Create the rewritemap
The mapping file can be as simple a plain text file with pairs of values, separated by at least one space, like so:
/content/press 22
/content/jobs 23
/content/contact 24
/content/accessibility 25
Whitespace isn't significant, so you can happily go for readability here.
Define the RewriteMap
Now that we have a mapping files we need to let Apache know that we'd like to us it:
RewriteEngine on
RewriteMap url_rewrite_map txt:/srv/html/domain.com/domain.migration.map
We've told Apache to switch on its url rewriting features (RewriteEngine On
), and declared the urls the text file as the patterns to match against.
Define what conditions you to test the map against
Now it's time to actually use the rewritemap:
RewriteCond ${url_rewrite_map:$1|NOT_FOUND} !NOT_FOUND
This condition definitely needs some unpacking.

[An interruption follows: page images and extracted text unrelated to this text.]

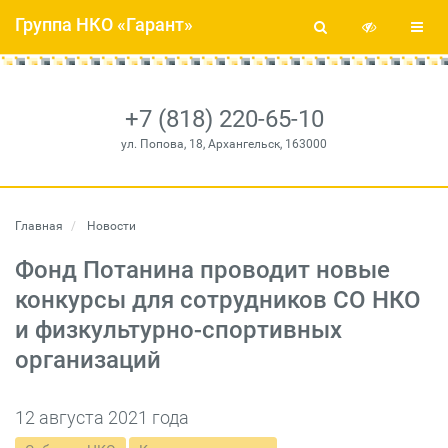
Группа НКО «Гарант»
+7 (818) 220-65-10
ул. Попова, 18, Архангельск, 163000
Главная
Новости
Фонд Потанина проводит новые
конкурсы для сотрудников СО НКО
и физкультурно-спортивных
организаций
12 августа 2021 года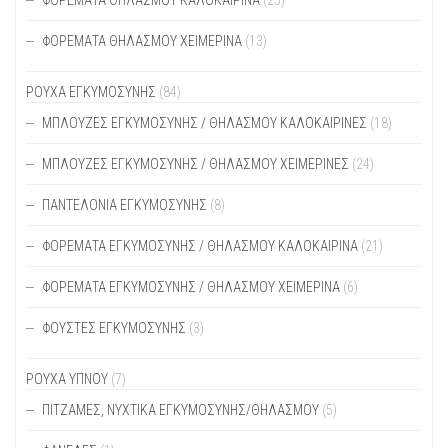
ΦΟΡΈΜΑΤΑ ΘΗΛΑΣΜΟΎ ΚΑΛΟΚΑΙΡΙΝΆ
(25)
ΦΟΡΈΜΑΤΑ ΘΗΛΑΣΜΟΎ ΧΕΙΜΕΡΙΝΆ
(13)
ΡΟΥΧΑ ΕΓΚΥΜΟΣΥΝΗΣ
(84)
ΜΠΛΟΎΖΕΣ ΕΓΚΥΜΟΣΎΝΗΣ / ΘΗΛΑΣΜΟΎ ΚΑΛΟΚΑΙΡΙΝΈΣ
(18)
ΜΠΛΟΎΖΕΣ ΕΓΚΥΜΟΣΎΝΗΣ / ΘΗΛΑΣΜΟΎ ΧΕΙΜΕΡΙΝΈΣ
(24)
ΠΑΝΤΕΛΌΝΙΑ ΕΓΚΥΜΟΣΎΝΗΣ
(8)
ΦΟΡΈΜΑΤΑ ΕΓΚΥΜΟΣΎΝΗΣ / ΘΗΛΑΣΜΟΎ ΚΑΛΟΚΑΙΡΙΝΆ
(21)
ΦΟΡΈΜΑΤΑ ΕΓΚΥΜΟΣΎΝΗΣ / ΘΗΛΑΣΜΟΎ ΧΕΙΜΕΡΙΝΆ
(6)
ΦΟΎΣΤΕΣ ΕΓΚΥΜΟΣΎΝΗΣ
(3)
ΡΟΥΧΑ ΥΠΝΟΥ
(7)
ΠΙΤΖΆΜΕΣ, ΝΥΧΤΙΚΆ ΕΓΚΥΜΟΣΎΝΗΣ/ΘΗΛΑΣΜΟΎ
(5)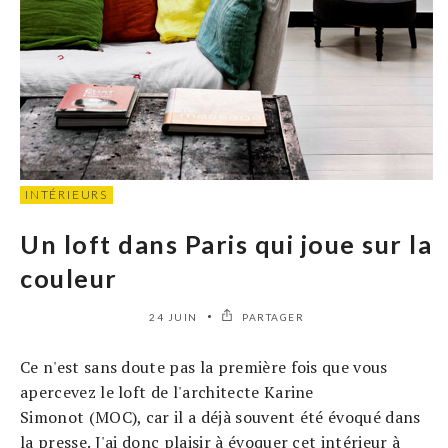
INTÉRIEURS
Un loft dans Paris qui joue sur la
couleur
24 JUIN
PARTAGER
Ce n'est sans doute pas la première fois que vous
apercevez le loft de l'architecte Karine
Simonot (MOC), car il a déjà souvent été évoqué dans
la presse. J'ai donc plaisir à évoquer cet intérieur à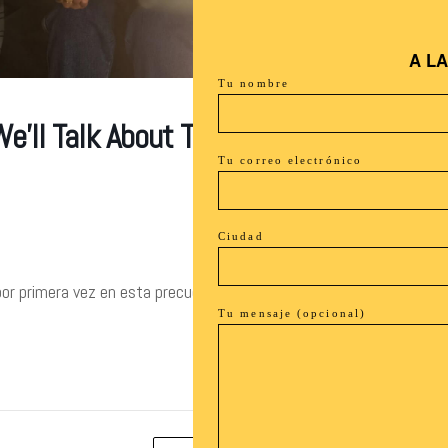
A L
Tu nombre
We’ll Talk About That Day» en
Tu correo electrónico
Ciudad
por primera vez en esta precuela de «One Day We’ll Talk
Tu mensaje (opcional)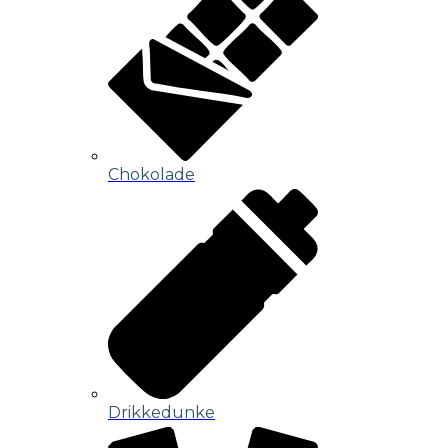
Chokolade
Drikkedunke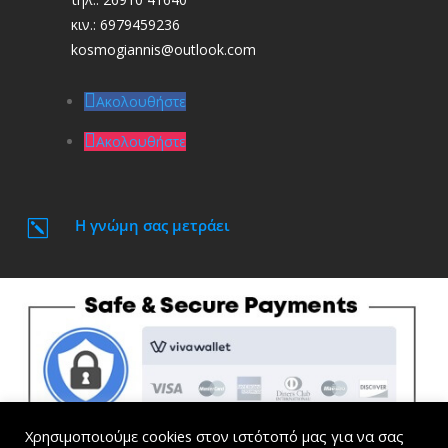
κιν.: 6979459236
kosmogiannis@outlook.com
Ακολουθήστε
Ακολουθήστε
Η γνώμη σας μετράει
k
Χρησιμοποιούμε cookies στον ιστότοπό μας για να σας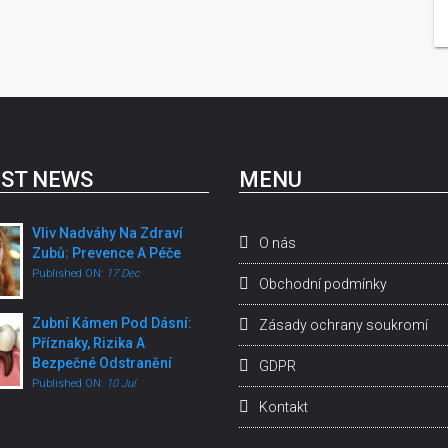
ST NEWS
MENU
Vliv Nadváhy Na Zdraví
O nás
Zubů: Prevence A Péče
Published ON:
17 Dec
Obchodní podmínky
Zubní Kámen Pod Dásní:
Zásady ochrany soukromí
Příznaky, Rizika A
Bezpečné Odstranění
GDPR
Published ON:
10 Jul
Kontakt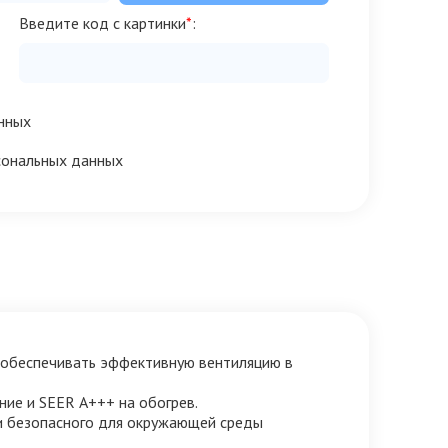
Введите код с картинки
*
:
нных
сональных данных
е обеспечивать эффективную вентиляцию в
ние и SEER А+++ на обогрев.
ки безопасного для окружающей среды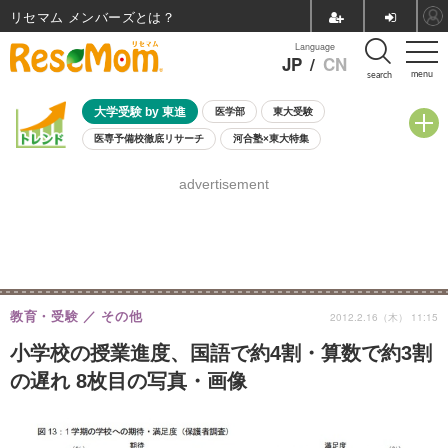
リセマム メンバーズ
Language
JP
/
CN
menu
search
大学受験 by 東進
医学部
東大受験
医専予備校徹底リサーチ
河合塾×東大特集
親子で考える大学選び
高校受験
中学受験
小学校受験
advertisement
共通テスト
夏休み
8月開催学校説明会・相談会
8月開催イベント・WS
全国公立高校 過去問
人気記事
自由研究教材（小学生向け）
自由研究教材（中学生向け）
ランキング
教育・受験
その他
2012.2.16（木） 11:15
小学校の授業進度、国語で約4割・算数で約3割
の遅れ 8枚目の写真・画像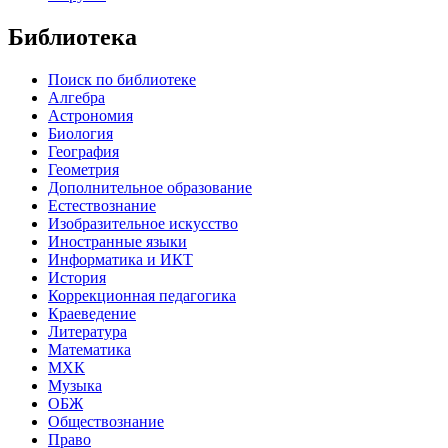
Библиотека
Поиск по библиотеке
Алгебра
Астрономия
Биология
География
Геометрия
Дополнительное образование
Естествознание
Изобразительное искусство
Иностранные языки
Информатика и ИКТ
История
Коррекционная педагогика
Краеведение
Литература
Математика
МХК
Музыка
ОБЖ
Обществознание
Право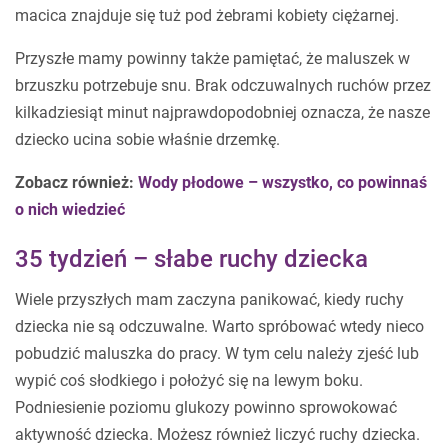
macica znajduje się tuż pod żebrami kobiety ciężarnej.
Przyszłe mamy powinny także pamiętać, że maluszek w
brzuszku potrzebuje snu. Brak odczuwalnych ruchów przez
kilkadziesiąt minut najprawdopodobniej oznacza, że nasze
dziecko ucina sobie właśnie drzemkę.
Zobacz również:
Wody płodowe – wszystko, co powinnaś
o nich wiedzieć
35 tydzień – słabe ruchy dziecka
Wiele przyszłych mam zaczyna panikować, kiedy ruchy
dziecka nie są odczuwalne. Warto spróbować wtedy nieco
pobudzić maluszka do pracy. W tym celu należy zjeść lub
wypić coś słodkiego i położyć się na lewym boku.
Podniesienie poziomu glukozy powinno sprowokować
aktywność dziecka. Możesz również liczyć ruchy dziecka.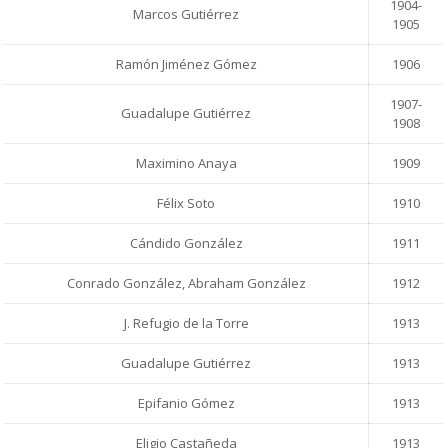
1904-
Marcos Gutiérrez
1905
Ramón Jiménez Gómez
1906
1907-
Guadalupe Gutiérrez
1908
Maximino Anaya
1909
Félix Soto
1910
Cándido González
1911
Conrado González, Abraham González
1912
J. Refugio de la Torre
1913
Guadalupe Gutiérrez
1913
Epifanio Gómez
1913
Eligio Castañeda
1913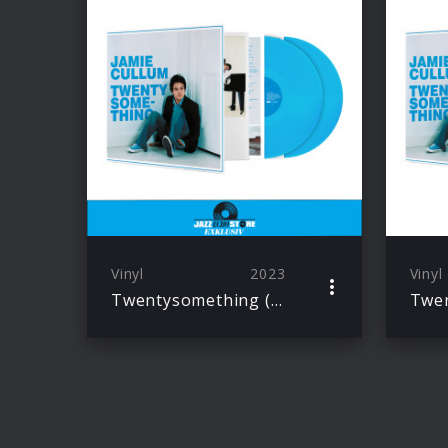
Vinyl
2023
Vinyl
Twentysomething (20th Anniversary Edition Ltd. Excl. Curacao Transparent 2LP)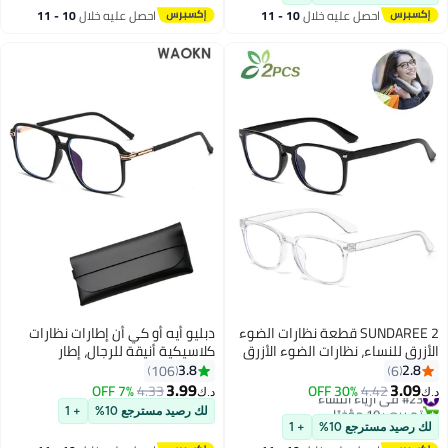
شفاف +0.0 (عبوة من 4)
احصل عليه خلال
10 - 11
احصل عليه خلال
10 - 11
اغسطس
اغسطس
SUNDAREE 2 قطعة نظارات الضوء
دبليو أيه أو كي أن إطارات نظارات
الأزرق للنساء، نظارات الضوء الأزرق
كلاسيكية أنيقة للرجال، إطار
للرجال نظارات حجب الضوء الأزرق
بلاستيكي عتيق للجنسين. نظارات
3.8
2.8
106
6
نظارات للقراءة والألعاب
كلاسيكية مربعة الشكل، مضادة
3.99
3.09
#23 في أزياء النساء
4.42
30% OFF
4.33
7% OFF
د.ك‏
د.ك‏
للأشعة الزرقاء، إطار TR90. نظارات
تم بيع +10 مؤخرًا
لك رصيد مسترجع 10%
+ 1
#23 في أزياء النساء
طيار مضادة لإجهاد العين، مناسبة
لك رصيد مسترجع 10%
+ 1
لقراءة الكمبيوتر، نظارات كبيرة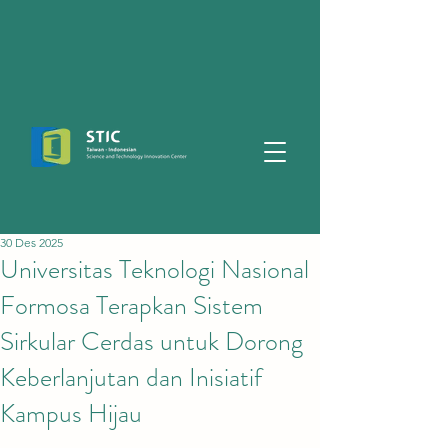
30 Des 2025
Universitas Teknologi Nasional
Formosa Terapkan Sistem
Sirkular Cerdas untuk Dorong
Keberlanjutan dan Inisiatif
Kampus Hijau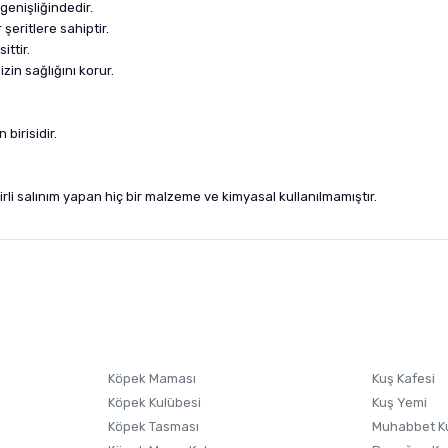
genişliğindedir.
şeritlere sahiptir.
ttir.
zin sağlığını korur.
 birisidir.
li salınım yapan hiç bir malzeme ve kimyasal kullanılmamıştır.
nularda yetersiz gördüğünüz noktaları öneri formunu kullanarak tarafımıza i
sonra ürüne yorum yapın, alışveriş puanı kazanın! Sorularınız için
Ürün hakkında henüz soru sorulmamış.
iletişim
Ürünü Satın Al ve Yorumla
Soru Sor
Köpek Maması
Kuş Kafesi
Köpek Kulübesi
Kuş Yemi
Köpek Tasması
Muhabbet K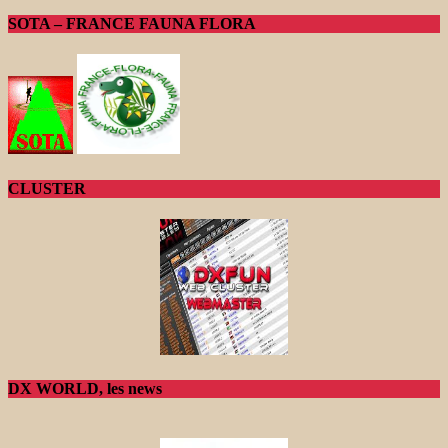
SOTA – FRANCE FAUNA FLORA
CLUSTER
DX WORLD, les news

RewriteConditions in Apache are designed as tests to see if a RewriteRule should be applied, depending on whether the expression they're testing returns true. RewriteMaps work by passing a value into them, like how we have with S1
, but they also a fallback value in case an expression didn't match any of the patterns in the url map file declare earlier, which should explain that the NOT_FOUND
is doing inside the curly braces.
So far, we're testing if we have a corresponding value for the captured pattern passed in (which would return true), and returning NOT_FOUND if there's nothing there.
However, we only want to apply the url rewrite if the we have a match in the map, and as it stands both values return will return 'true' here. This will create an infinite rewriting loop, so we need to add a ! operator to check if the value is NOTFOUND or not, and only rewrite the rules if the result is !NOTFOUND
.
Yes, we really did just test for not NOTFOUND
.
I'm sorry - I have a real problem with this; it's extremely confusing to read, and utterly unintuitive, as well as just being bad english.
Sadly, this seems to have become a fairly common Apache htaccess idiom, and right now, I can't think of another way to express this that works using Apache's syntax. Any other suggestions would be gratefully accepted.
Define what to do with the results
RewriteRule ^(.*) http://domain.com/?p=${url_rewrite_map:$1} [R=301]
This rule uses a regular expression to match the request sent to us, (that's the ^(.*)
part), and then passes that through the urlmap, so a path for a content item with a unique of id "34", but a previous path along the lines of "/press/importantpressrelease" would have its numeric id returned again, giving us a rewritten url like "http://domain.com/?p=34".
In our case, the unique numeric id was the only constant we could rely during migration from one system to another; thankfully Wordpress has some handy built-in rules of it's own that can convert these numeric id requests into nice friendly urls, along the lines of "http://domain.com/press/2009/06/10/important-press-release".
We're using a permanent 301 redirect flag with this ReWriteRule (that's the [R=301]
), so that search engine spiders know to follow the link, retaining any search engine mojo we may have had before..
Conclusion
So, using the url mapping here, we now have a sufficiently fast way to preserve the integrity of old urls, without locking us into this structure for the future, without diving too deep into the Apache directive rabbit hole.